Vip contacted his executive team and located a pilot within two hours of the search zone in Florida.

“We scheduled a pilot in about 10 minutes,” he said.

ABJ Drones is the national leader in drone technologies and professional applications including commercial and public safety uses.

The company is building a growing network of more than 250 certified, professional drone pilots throughout the nation that can handle a variety of missions requiring expertise with different flying platforms and payloads.

 

Vip said one of the pilots, Carlos Herrera, 35, of Miami, Florida, joined the effort on Friday, flying a Phantom drone from a private boat involved with the search, and using a high definition camera while staying close to the surface of the water.

Herrera said that he has been flying drones for six years doing aerial photography, but this was his first search and rescue mission.

“The boat was rocking a lot,” Herrera said. “It was pretty hard to take off and land (the drone).”

He said the drones were flown at both 50-feet and 400-feet over the water to maximize searching the area in an effort to find Stewart.

While he was aware of the urgency of the situation, Herrera said he kept his focus on flying the drone safely and properly.

“I was just focused on trying to find him,” Herrera said. “I didn’t feel pressured at all. I just tried to fly the drone safely.”

Herrera said it wasn’t until he and the other pilot went back to the marina that they found out that Stewart’s body had been recovered.

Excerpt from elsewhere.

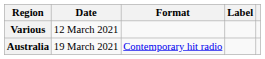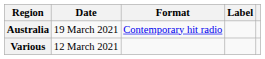rows swapped: Various <-> Australia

“On the way back, we saw the Coast Guard planes circling around,” he said. “(The recovery) was pretty far away (from the initial site).”

Even with the official search suspended, Vip said the company had planned to continue to assist Stewart’s company and friends in locating him, which finally happened Friday evening.

“We assured (the family and company) that we are totally behind this whole effort,” Vip said. “We have been in constant contact with them.”

Janszn said the search area was about the size of Connecticut, and was completely “saturated” by search and rescue crews.

Business tycoon, Sir Richard Branson, even brought in a helicopter to help searchers.

ABJ Head of Business Development Hemin Gandhi said that search operations like this one are part of ABJ’s overall business plan and is one of six different sectors professional drones can be effectively used in.

“Our ‘Eyes in the Sky’ program is specifically designed for all the government agencies involved in public safety,” he said. “All of these people who are out there are the best at what they do, but there is still an education and an awareness for using the drones in their day-to-day operations and how the drones and their technologies could make their operations even better.”

According to the company, public safety applications can include locating fire victims or firefighters during an incident, police applications and search efforts like the one in Florida.

“Having extra eyes in the sky can use 4K cameras, thermal imaging, just to enhance what they are doing already,” Gandhi said.